***** RECORDS TO PROCESS *****

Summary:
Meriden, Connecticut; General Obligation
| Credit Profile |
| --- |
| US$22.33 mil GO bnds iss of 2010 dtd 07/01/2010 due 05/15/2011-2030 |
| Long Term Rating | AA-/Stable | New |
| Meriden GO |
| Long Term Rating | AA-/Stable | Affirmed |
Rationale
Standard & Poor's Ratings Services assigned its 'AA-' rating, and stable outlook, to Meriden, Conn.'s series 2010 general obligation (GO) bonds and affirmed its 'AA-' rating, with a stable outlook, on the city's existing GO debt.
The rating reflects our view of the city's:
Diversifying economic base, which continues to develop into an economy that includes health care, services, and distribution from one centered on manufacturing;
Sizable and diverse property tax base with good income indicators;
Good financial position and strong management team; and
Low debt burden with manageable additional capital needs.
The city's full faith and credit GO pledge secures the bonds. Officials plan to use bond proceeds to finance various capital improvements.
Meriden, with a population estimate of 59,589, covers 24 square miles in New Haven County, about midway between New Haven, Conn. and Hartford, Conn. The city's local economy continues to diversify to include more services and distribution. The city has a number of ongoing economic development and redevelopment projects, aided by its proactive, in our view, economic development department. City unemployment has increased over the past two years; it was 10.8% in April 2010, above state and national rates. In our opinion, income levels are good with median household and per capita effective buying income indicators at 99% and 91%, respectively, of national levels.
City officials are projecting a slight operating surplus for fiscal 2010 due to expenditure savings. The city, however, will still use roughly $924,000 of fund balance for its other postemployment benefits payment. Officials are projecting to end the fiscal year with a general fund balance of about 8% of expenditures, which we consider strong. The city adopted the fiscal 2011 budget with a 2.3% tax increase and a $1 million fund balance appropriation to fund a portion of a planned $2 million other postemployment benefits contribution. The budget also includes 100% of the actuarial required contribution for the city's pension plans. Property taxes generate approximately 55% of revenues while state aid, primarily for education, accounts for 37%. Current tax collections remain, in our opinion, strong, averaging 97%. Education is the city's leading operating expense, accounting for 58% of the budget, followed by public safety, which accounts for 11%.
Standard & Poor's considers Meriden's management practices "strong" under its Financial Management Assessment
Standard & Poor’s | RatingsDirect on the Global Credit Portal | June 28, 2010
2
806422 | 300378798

*****

_WHAT THE EXERCISE ASKS_: Write out each line exactly, beginning at the one with "Standard & Poor’s" and ending at the final line of the records above, with nothing added.

_PROBLEM SOLUTION_:
Standard & Poor’s | RatingsDirect on the Global Credit Portal | June 28, 2010
2
806422 | 300378798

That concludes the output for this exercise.